Supporters argue that American-flagged commercial vessels, operated by US mariners, offer not just economic benefits but strategic insurance. In a world where supply chains have become geopolitical weapons, reliance on foreign-controlled fleets—particularly China’s—creates an existential risk. If Beijing, amid a diplomatic standoff, decided to withdraw or restrict its shipping lines from routes critical to the American economy, the consequences could be severe. This is not theoretical posturing; during the COVID-19 pandemic, China flexed its influence over supply chains to strategic effect. The notion that such leverage could be exercised again underscores the urgency of rebuilding autonomous capacity on the seas.
The global shipbuilding balance of power underscores the scale of the challenge. China heavily subsidizes its industry, enabling it to produce both commercial and naval vessels at a speed and volume the US cannot currently match. Beijing now boasts the world’s largest navy, as well as the most expansive merchant marine presence. Its shipyards are not merely industrial assets; they are instruments of statecraft. Trump’s executive order may be the first American response to treat the maritime imbalance as both a commercial and national security emergency.
New executive order targets commercial shipbuilding and maritime self-sufficiency amid rising geopolitical tension with China
The political symbolism is unmistakable.
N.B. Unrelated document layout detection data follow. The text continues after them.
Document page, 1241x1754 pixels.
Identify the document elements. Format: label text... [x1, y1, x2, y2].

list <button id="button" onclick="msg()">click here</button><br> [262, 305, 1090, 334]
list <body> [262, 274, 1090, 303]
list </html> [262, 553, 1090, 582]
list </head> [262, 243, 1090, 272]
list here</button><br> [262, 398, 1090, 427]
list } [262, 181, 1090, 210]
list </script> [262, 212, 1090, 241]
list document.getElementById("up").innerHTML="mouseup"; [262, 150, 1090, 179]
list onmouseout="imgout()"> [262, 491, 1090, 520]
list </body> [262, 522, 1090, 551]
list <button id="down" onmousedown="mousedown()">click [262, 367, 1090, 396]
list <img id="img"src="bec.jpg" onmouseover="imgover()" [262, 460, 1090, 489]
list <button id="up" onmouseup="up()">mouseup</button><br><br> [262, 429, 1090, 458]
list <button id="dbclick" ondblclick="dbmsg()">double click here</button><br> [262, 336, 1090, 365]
Restoring America’s shipbuilding capacity taps directly into the populist ethos of industrial renewal, economic sovereignty, and national pride. Yet the path from symbolic gesture to operational transformation is fraught. Reviving a withered industry in a high-labor-cost country while facing globalized competition will require more than executive mandates. It will test Washington’s appetite for sustained public investment, strategic tariffs, and perhaps most critically, public patience in an era accustomed to instant economic gratification.
Trump’s vision includes reciprocal trade agreements meant to open global markets to American goods. By revitalizing the US shipping sector, his team argues, these goods can be transported on American vessels, further embedding the country in its own supply chains. But here, too, the economic logic intersects uncomfortably with geopolitical friction. Retaliatory tariffs, protectionist policies, and industrial reshoring can provoke allies as much as adversaries, risking trade fragmentation at the very moment maritime cooperation is needed to ensure global economic resilience.
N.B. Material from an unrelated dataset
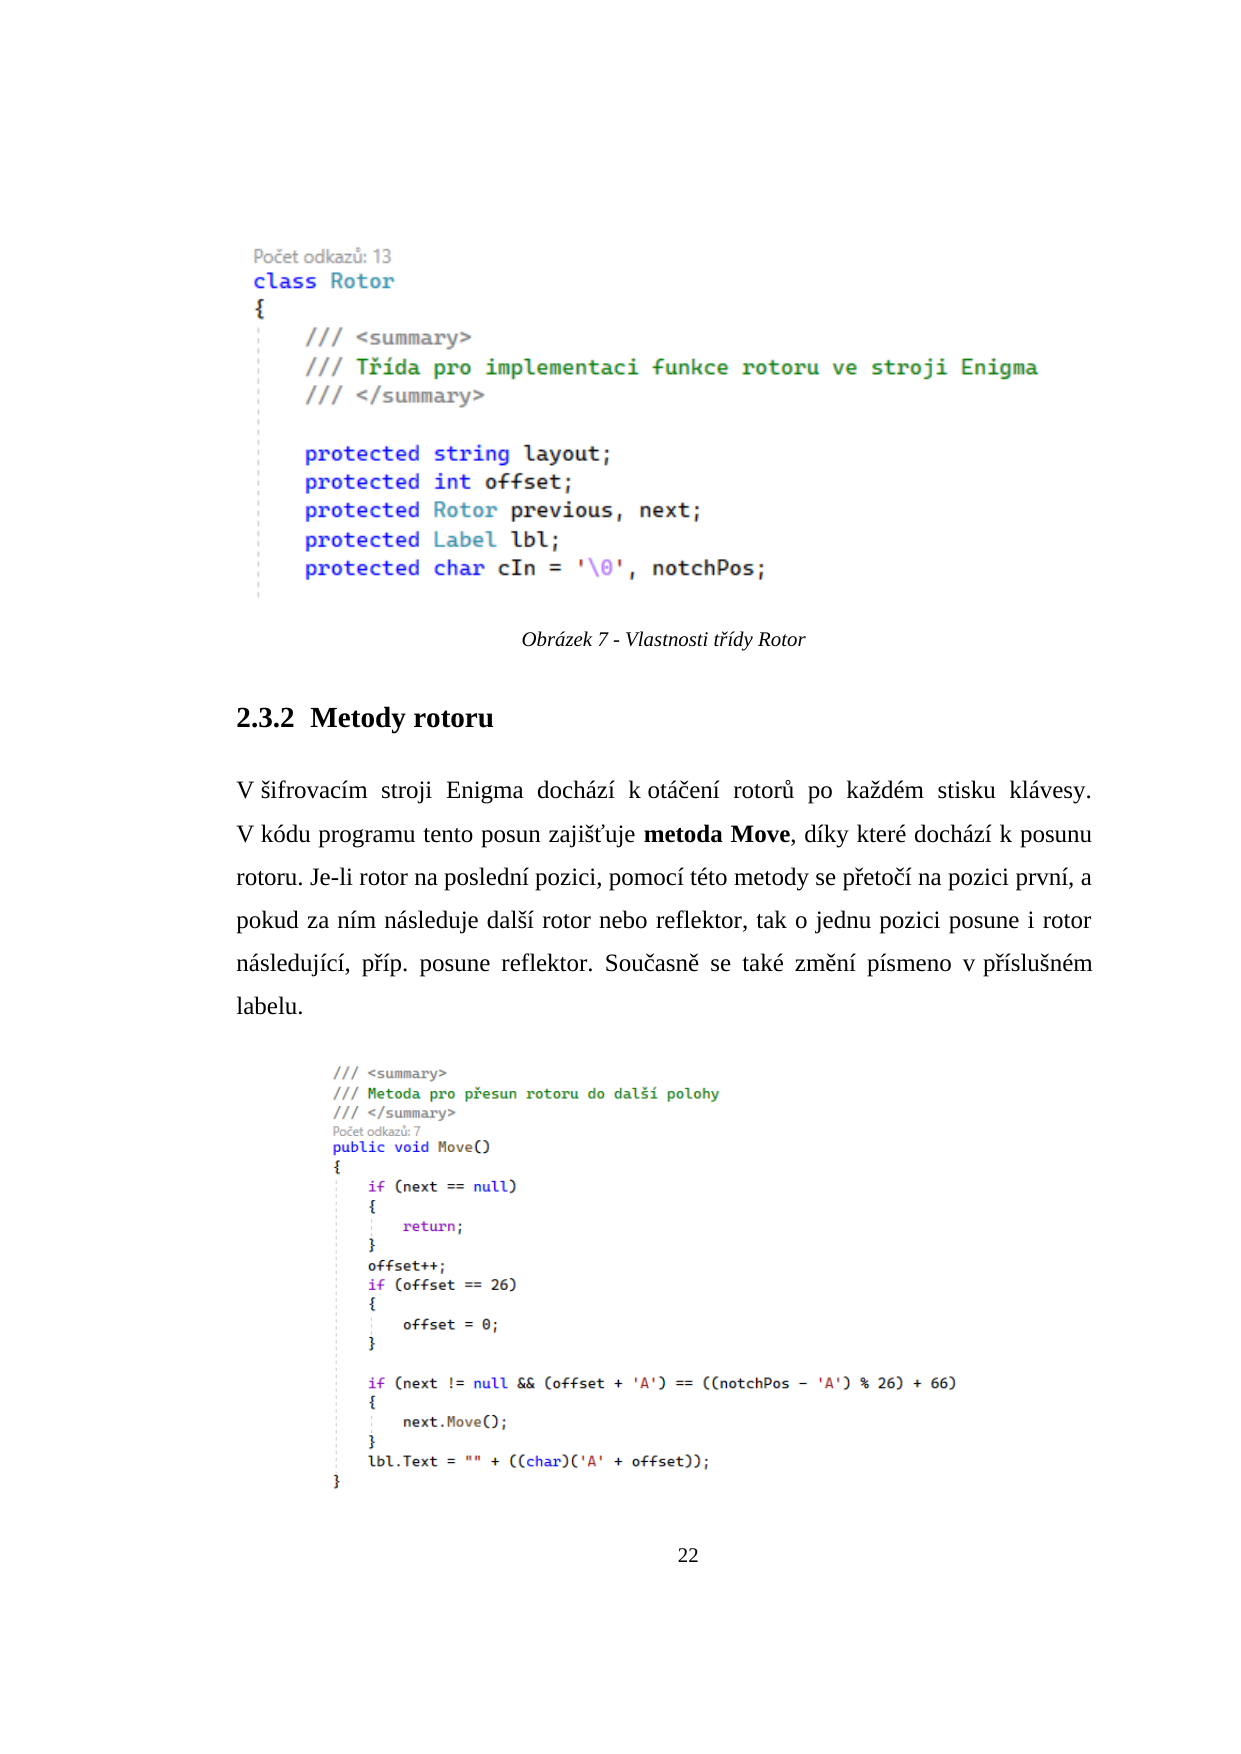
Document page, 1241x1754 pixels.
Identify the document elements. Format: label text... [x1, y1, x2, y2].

The premise behind the executive order—that a nation as large and strategically situated as the United States must not outsource its oceanic capabilities—is difficult to dispute. Yet the challenge lies in translating a nationalist industrial ideal into a global reality dominated by hyper-efficient, state-backed competitors who do not play by the same economic rules. China’s maritime rise has been deliberate, coordinated, and relentless. For the US to counter it effectively, it must move beyond declarations of intent and confront the long-term economic policies and cultural attitudes that enabled its own maritime decline.
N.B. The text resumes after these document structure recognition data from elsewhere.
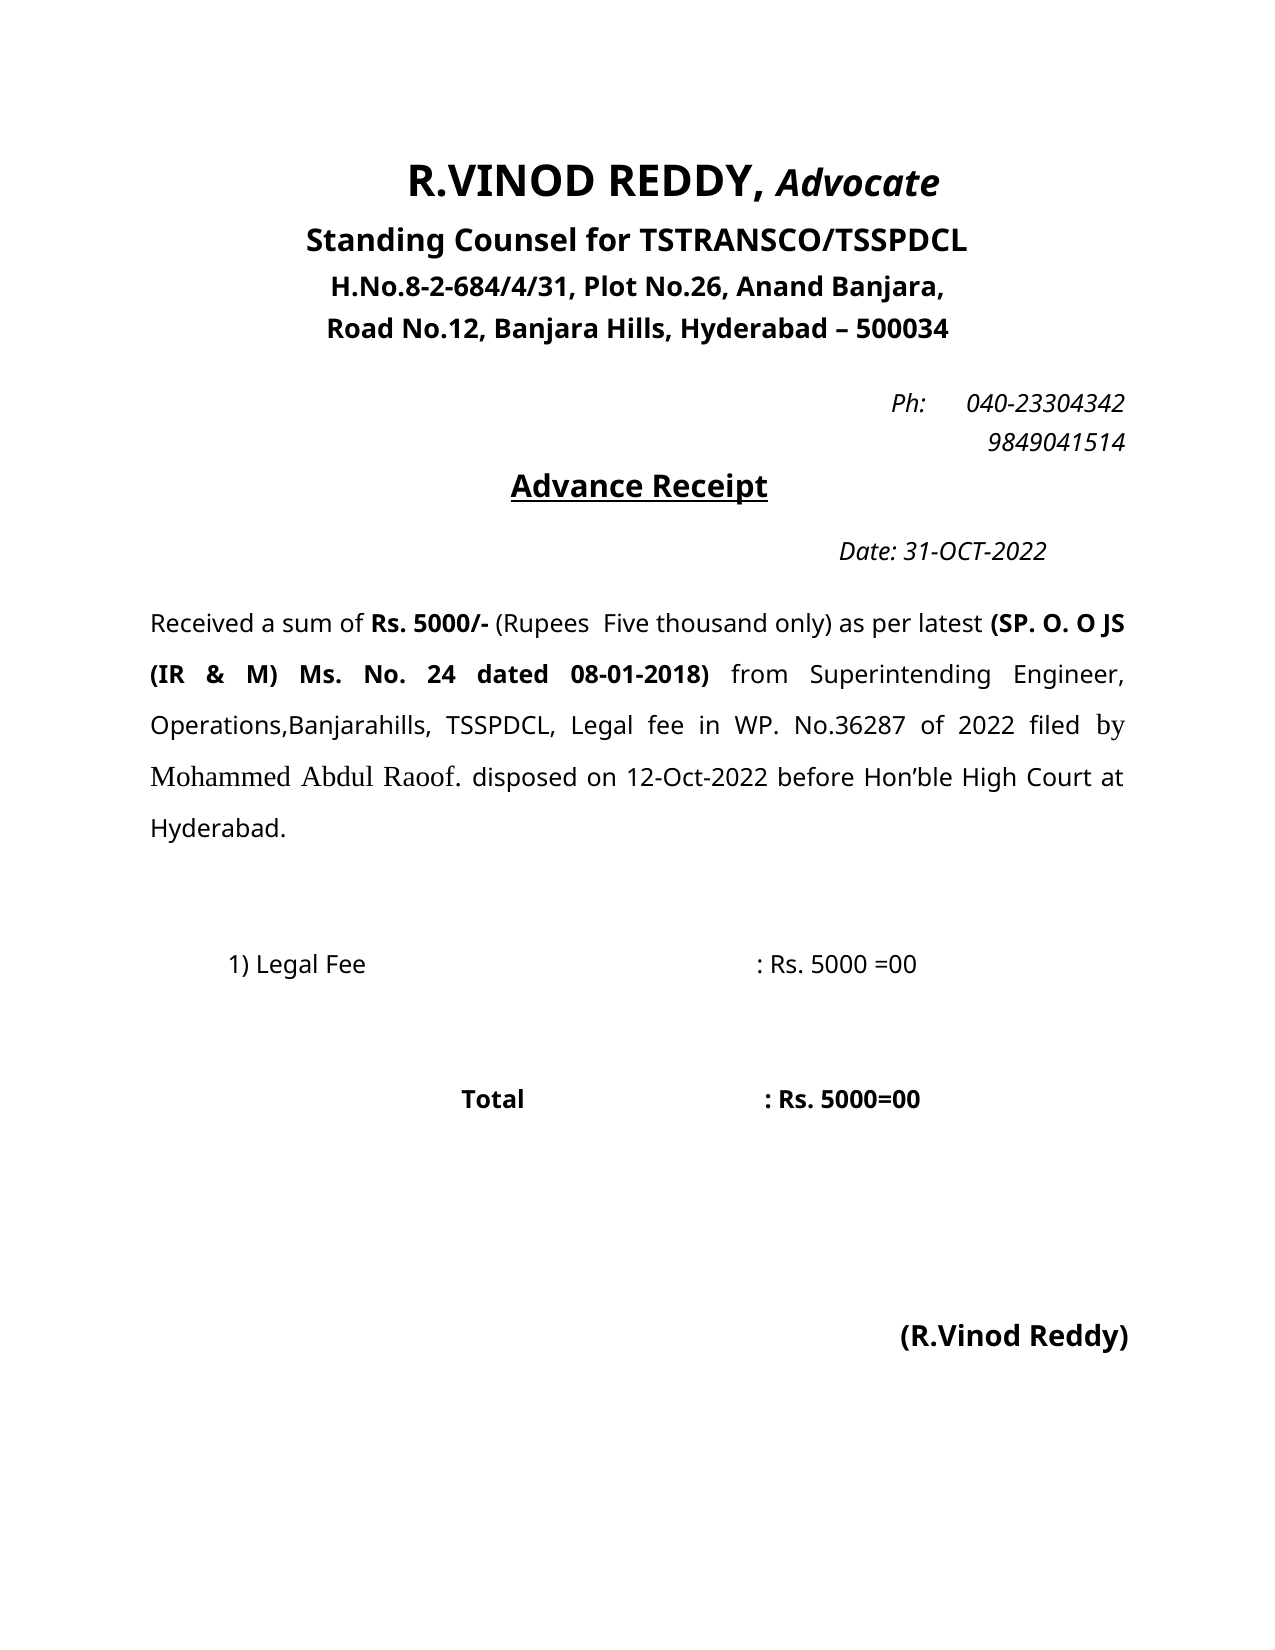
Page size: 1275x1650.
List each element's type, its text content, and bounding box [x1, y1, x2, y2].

text Total : Rs. 5000=00 [227, 1082, 1010, 1116]
text 9849041514 [150, 424, 1125, 458]
text Received a sum of Rs. 5000/- (Rupees Five thousand only) as per latest (SP. O. O JS (IR & M) Ms. No. 24 dated 08-01-2018) from Superintending Engineer, Operations,Banjarahills, TSSPDCL, Legal fee in WP. No.36287 of 2022 filed by Mohammed Abdul Raoof. disposed on 12-Oct-2022 before Hon’ble High Court at Hyderabad. [150, 605, 1125, 844]
text Advance Receipt [150, 463, 1128, 506]
text R.VINOD REDDY, Advocate [227, 150, 1047, 209]
text Standing Counsel for TSTRANSCO/TSSPDCL [227, 218, 1047, 261]
text H.No.8-2-684/4/31, Plot No.26, Anand Banjara, [150, 267, 1125, 304]
text Road No.12, Banjara Hills, Hyderabad – 500034 [150, 310, 1125, 347]
text Ph: 040-23304342 [150, 385, 1125, 419]
text 1) Legal Fee : Rs. 5000 =00 [227, 946, 1010, 980]
text Date: 31-OCT-2022 [227, 533, 1047, 567]
text (R.Vinod Reddy) [677, 1316, 1128, 1355]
The order places commercial shipbuilding back in the national security conversation, where many believe it should have remained all along. But if it becomes just another isolated policy directive without cross-sectoral alignment, labor force strategy, and fiscal commitment, it risks being absorbed into the same cycle of underperformance that left American shipyards hollow and its merchant fleet shrinking. The executive order may indeed be the beginning of a maritime renaissance—but only if the nation is prepared to treat the seas not just as routes of trade, but as symbols of strategic independence and industrial resilience.